TASK GOAL: Going from the top of the data below, give again each line through the one containing "tissue box: none", both ends kept.

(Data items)
=== Begin Enclosure ===

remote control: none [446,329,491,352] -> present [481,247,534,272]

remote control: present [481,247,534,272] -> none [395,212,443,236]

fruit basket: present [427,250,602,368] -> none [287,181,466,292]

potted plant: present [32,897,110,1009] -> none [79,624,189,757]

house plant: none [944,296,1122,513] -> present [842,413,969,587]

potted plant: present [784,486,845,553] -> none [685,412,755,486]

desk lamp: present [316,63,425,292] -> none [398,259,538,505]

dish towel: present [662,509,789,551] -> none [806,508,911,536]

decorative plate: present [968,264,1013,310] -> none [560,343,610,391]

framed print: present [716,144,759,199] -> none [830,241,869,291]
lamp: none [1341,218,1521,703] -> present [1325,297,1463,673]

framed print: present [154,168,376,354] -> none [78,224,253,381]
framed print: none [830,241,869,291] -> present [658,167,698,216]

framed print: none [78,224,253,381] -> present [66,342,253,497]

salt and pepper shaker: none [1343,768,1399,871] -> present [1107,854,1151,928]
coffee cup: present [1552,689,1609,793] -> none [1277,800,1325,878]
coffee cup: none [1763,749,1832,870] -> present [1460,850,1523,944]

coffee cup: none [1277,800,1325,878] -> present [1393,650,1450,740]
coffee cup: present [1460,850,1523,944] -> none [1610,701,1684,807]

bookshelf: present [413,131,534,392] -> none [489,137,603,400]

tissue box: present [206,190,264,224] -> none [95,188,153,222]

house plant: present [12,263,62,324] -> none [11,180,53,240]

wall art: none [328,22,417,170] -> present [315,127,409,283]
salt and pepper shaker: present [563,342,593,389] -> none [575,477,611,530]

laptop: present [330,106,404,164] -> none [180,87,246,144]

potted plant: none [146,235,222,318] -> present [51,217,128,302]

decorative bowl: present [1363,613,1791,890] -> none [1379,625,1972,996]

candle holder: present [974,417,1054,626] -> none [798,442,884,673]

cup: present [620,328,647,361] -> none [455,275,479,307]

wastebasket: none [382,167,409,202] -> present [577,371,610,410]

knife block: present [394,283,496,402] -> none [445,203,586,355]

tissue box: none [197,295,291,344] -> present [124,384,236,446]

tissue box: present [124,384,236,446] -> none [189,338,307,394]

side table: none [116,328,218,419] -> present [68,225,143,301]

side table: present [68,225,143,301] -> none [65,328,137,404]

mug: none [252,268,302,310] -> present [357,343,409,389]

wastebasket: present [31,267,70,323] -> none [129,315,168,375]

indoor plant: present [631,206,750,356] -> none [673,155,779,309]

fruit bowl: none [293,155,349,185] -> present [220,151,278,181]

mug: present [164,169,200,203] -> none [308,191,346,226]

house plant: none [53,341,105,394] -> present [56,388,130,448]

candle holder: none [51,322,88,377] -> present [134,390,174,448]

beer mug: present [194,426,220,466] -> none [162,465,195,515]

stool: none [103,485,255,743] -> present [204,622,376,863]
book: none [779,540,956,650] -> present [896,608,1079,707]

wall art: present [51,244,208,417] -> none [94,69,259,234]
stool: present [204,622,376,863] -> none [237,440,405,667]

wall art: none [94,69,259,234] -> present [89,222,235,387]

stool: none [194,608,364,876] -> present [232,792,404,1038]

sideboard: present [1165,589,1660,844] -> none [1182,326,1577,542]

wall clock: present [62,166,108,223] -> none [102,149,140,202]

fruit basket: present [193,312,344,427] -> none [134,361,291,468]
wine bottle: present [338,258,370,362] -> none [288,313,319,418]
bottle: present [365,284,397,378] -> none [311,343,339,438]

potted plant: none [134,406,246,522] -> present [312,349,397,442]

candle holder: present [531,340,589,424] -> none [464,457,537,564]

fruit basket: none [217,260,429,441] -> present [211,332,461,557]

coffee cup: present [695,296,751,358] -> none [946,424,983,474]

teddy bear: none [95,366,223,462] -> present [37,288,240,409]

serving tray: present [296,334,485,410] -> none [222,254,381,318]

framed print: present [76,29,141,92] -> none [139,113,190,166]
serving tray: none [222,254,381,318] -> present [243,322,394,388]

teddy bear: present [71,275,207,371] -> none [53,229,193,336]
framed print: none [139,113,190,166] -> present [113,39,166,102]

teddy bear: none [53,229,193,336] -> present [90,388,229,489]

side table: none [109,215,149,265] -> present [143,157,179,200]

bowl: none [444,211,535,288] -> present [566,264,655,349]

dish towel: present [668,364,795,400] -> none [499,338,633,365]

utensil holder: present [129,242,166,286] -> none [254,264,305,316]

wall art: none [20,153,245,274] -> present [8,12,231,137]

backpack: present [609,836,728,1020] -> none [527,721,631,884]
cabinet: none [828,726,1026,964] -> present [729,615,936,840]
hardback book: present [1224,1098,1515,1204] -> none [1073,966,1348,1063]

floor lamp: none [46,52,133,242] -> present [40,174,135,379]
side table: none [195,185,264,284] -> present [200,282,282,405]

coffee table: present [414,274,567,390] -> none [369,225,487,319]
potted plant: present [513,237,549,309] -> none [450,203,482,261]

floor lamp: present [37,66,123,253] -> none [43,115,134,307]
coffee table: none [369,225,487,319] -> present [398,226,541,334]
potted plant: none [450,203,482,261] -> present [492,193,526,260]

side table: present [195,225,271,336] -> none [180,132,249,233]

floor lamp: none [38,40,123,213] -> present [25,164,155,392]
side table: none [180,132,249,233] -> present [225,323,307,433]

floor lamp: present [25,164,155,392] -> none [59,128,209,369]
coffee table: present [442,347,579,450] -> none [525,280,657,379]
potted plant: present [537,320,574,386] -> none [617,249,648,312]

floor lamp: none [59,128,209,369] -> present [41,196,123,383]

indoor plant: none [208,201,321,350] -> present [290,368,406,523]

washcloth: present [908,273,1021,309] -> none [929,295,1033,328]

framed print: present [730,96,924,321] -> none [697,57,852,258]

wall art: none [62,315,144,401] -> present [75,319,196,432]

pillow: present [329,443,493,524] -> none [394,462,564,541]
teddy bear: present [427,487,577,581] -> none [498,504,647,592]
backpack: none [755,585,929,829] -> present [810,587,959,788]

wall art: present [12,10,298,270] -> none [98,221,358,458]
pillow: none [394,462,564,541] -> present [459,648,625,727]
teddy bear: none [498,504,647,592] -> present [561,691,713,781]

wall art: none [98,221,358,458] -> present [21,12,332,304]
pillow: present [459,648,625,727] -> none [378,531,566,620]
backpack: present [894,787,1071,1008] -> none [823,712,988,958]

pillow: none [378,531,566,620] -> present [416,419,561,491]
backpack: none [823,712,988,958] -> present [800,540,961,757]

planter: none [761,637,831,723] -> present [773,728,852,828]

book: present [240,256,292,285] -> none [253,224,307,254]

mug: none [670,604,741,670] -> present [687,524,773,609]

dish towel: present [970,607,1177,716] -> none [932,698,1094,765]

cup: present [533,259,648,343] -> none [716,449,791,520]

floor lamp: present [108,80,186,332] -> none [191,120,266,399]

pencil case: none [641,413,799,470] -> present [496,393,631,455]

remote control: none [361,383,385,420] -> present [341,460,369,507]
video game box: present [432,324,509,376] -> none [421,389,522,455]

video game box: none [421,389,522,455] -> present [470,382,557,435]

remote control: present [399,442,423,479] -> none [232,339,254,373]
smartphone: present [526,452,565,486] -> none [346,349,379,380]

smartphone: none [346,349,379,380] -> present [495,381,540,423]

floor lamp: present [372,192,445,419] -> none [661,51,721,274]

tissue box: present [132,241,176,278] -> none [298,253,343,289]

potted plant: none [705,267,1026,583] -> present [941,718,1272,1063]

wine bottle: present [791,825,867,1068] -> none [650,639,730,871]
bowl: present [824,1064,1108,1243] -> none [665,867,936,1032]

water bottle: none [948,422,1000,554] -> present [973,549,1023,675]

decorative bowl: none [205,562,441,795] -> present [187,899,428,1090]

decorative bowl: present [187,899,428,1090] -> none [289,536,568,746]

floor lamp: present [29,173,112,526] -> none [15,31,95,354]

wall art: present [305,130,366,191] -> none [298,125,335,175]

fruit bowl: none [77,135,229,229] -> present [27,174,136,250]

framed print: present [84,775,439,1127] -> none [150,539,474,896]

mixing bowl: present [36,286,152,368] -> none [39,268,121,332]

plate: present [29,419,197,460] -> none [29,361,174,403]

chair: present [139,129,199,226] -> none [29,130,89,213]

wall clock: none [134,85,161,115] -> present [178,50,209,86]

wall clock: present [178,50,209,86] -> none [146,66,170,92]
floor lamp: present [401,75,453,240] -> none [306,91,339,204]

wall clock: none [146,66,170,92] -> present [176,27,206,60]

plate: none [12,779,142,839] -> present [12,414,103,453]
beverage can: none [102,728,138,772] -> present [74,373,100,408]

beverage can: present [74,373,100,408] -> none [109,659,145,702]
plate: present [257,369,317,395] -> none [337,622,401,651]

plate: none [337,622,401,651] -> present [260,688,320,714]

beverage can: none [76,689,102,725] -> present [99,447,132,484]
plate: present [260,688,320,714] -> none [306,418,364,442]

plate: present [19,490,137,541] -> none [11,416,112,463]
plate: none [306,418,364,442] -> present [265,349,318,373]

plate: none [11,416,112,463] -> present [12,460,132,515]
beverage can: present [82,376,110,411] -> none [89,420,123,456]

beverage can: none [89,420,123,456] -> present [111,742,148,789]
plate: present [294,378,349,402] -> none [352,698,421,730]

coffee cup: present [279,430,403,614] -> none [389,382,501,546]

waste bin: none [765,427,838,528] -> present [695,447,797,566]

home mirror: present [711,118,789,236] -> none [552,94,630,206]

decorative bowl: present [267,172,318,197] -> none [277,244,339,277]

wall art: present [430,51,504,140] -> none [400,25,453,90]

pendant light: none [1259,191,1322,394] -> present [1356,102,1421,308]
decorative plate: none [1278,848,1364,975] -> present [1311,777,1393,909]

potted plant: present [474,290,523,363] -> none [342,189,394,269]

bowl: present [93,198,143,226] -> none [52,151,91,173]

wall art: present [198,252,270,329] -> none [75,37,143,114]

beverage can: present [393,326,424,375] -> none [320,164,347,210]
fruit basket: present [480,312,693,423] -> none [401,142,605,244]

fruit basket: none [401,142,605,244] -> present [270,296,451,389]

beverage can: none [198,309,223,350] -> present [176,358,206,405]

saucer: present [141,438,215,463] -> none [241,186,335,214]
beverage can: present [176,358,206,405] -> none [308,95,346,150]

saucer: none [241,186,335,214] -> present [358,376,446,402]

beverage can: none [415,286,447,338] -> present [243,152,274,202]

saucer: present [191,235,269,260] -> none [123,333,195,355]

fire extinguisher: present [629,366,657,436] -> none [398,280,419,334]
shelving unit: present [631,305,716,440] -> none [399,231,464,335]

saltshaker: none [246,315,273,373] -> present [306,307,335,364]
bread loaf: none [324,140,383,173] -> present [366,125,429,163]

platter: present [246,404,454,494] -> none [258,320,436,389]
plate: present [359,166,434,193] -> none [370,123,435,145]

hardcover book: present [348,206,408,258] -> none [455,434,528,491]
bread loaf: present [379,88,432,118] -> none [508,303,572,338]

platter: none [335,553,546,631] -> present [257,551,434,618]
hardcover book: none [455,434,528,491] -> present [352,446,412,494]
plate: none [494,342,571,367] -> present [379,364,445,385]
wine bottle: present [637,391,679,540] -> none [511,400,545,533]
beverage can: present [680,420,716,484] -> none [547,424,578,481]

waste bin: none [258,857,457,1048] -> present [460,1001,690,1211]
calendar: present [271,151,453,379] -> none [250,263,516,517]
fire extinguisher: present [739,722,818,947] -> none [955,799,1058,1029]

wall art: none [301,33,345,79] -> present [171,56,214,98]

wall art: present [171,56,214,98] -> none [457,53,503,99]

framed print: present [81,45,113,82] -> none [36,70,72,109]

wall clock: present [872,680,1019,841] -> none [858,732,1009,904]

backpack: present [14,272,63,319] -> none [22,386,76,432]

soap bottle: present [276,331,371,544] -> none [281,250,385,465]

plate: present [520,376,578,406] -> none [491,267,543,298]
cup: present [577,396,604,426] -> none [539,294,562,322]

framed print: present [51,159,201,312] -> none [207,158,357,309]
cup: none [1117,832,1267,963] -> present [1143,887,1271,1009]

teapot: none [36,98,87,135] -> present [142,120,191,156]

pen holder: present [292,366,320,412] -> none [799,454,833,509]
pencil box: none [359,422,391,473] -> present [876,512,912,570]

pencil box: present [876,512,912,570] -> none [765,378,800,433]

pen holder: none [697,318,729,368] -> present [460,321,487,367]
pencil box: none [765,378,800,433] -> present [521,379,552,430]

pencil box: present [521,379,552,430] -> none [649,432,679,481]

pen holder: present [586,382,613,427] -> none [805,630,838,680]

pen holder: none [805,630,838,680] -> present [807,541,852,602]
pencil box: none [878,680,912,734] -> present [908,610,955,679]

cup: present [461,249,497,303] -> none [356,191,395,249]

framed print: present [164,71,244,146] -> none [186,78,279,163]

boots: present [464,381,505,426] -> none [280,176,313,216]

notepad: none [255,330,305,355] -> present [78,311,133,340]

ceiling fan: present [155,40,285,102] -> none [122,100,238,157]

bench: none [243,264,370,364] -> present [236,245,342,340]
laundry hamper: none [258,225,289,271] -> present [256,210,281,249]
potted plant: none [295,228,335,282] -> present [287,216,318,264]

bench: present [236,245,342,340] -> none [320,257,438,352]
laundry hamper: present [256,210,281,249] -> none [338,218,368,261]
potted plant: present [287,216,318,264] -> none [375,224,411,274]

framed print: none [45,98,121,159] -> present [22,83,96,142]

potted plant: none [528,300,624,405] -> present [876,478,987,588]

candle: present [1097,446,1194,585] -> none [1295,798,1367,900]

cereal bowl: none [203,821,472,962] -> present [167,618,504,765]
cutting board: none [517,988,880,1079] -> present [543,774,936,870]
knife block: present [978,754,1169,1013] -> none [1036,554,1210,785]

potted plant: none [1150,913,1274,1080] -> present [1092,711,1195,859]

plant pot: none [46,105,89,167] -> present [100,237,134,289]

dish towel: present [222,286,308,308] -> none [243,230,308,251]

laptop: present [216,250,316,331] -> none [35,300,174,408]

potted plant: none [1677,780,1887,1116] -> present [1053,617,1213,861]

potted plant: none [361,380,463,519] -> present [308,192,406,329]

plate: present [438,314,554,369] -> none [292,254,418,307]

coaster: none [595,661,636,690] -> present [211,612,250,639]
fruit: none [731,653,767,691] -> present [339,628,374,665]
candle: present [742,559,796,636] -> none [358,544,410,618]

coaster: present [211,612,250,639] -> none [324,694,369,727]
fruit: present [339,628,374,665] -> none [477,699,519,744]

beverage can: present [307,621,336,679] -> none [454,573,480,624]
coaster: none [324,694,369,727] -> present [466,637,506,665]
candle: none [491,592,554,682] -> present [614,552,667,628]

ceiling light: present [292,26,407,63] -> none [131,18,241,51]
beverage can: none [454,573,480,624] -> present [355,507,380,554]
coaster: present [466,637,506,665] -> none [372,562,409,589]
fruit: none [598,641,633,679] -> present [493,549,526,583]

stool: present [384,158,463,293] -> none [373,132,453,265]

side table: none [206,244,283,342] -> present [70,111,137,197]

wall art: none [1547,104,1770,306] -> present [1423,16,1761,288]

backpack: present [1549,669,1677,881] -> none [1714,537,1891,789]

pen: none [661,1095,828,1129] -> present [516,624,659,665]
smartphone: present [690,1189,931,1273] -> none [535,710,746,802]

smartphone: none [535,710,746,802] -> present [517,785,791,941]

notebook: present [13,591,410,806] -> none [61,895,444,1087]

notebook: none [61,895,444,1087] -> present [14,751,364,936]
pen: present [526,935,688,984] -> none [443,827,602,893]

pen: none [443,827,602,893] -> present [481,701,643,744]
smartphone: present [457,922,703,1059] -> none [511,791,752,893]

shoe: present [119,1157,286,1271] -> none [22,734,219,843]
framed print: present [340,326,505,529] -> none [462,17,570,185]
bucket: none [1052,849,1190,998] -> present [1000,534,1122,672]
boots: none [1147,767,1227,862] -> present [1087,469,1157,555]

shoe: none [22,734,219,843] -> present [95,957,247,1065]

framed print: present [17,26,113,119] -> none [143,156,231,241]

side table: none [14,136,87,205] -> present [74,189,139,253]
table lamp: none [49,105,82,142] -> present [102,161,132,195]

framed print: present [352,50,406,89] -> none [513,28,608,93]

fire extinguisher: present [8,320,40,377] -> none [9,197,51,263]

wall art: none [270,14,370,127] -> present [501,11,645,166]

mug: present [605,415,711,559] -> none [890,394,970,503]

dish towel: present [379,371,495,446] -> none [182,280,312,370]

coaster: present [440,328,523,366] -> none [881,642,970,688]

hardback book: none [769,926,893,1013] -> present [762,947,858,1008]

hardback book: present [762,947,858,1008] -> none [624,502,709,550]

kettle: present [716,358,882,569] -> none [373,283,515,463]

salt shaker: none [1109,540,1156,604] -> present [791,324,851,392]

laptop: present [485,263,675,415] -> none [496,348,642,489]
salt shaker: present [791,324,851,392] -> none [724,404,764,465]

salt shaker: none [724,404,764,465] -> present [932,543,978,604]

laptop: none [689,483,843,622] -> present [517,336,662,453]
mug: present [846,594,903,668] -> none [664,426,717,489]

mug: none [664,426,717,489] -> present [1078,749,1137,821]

=== End Enclosure ===

WORKED SOLUTION:
remote control: none [446,329,491,352] -> present [481,247,534,272]

remote control: present [481,247,534,272] -> none [395,212,443,236]

fruit basket: present [427,250,602,368] -> none [287,181,466,292]

potted plant: present [32,897,110,1009] -> none [79,624,189,757]

house plant: none [944,296,1122,513] -> present [842,413,969,587]

potted plant: present [784,486,845,553] -> none [685,412,755,486]

desk lamp: present [316,63,425,292] -> none [398,259,538,505]

dish towel: present [662,509,789,551] -> none [806,508,911,536]

decorative plate: present [968,264,1013,310] -> none [560,343,610,391]

framed print: present [716,144,759,199] -> none [830,241,869,291]
lamp: none [1341,218,1521,703] -> present [1325,297,1463,673]

framed print: present [154,168,376,354] -> none [78,224,253,381]
framed print: none [830,241,869,291] -> present [658,167,698,216]

framed print: none [78,224,253,381] -> present [66,342,253,497]

salt and pepper shaker: none [1343,768,1399,871] -> present [1107,854,1151,928]
coffee cup: present [1552,689,1609,793] -> none [1277,800,1325,878]
coffee cup: none [1763,749,1832,870] -> present [1460,850,1523,944]

coffee cup: none [1277,800,1325,878] -> present [1393,650,1450,740]
coffee cup: present [1460,850,1523,944] -> none [1610,701,1684,807]

bookshelf: present [413,131,534,392] -> none [489,137,603,400]

tissue box: present [206,190,264,224] -> none [95,188,153,222]

house plant: present [12,263,62,324] -> none [11,180,53,240]

wall art: none [328,22,417,170] -> present [315,127,409,283]
salt and pepper shaker: present [563,342,593,389] -> none [575,477,611,530]

laptop: present [330,106,404,164] -> none [180,87,246,144]

potted plant: none [146,235,222,318] -> present [51,217,128,302]

decorative bowl: present [1363,613,1791,890] -> none [1379,625,1972,996]

candle holder: present [974,417,1054,626] -> none [798,442,884,673]

cup: present [620,328,647,361] -> none [455,275,479,307]

wastebasket: none [382,167,409,202] -> present [577,371,610,410]

knife block: present [394,283,496,402] -> none [445,203,586,355]

tissue box: none [197,295,291,344] -> present [124,384,236,446]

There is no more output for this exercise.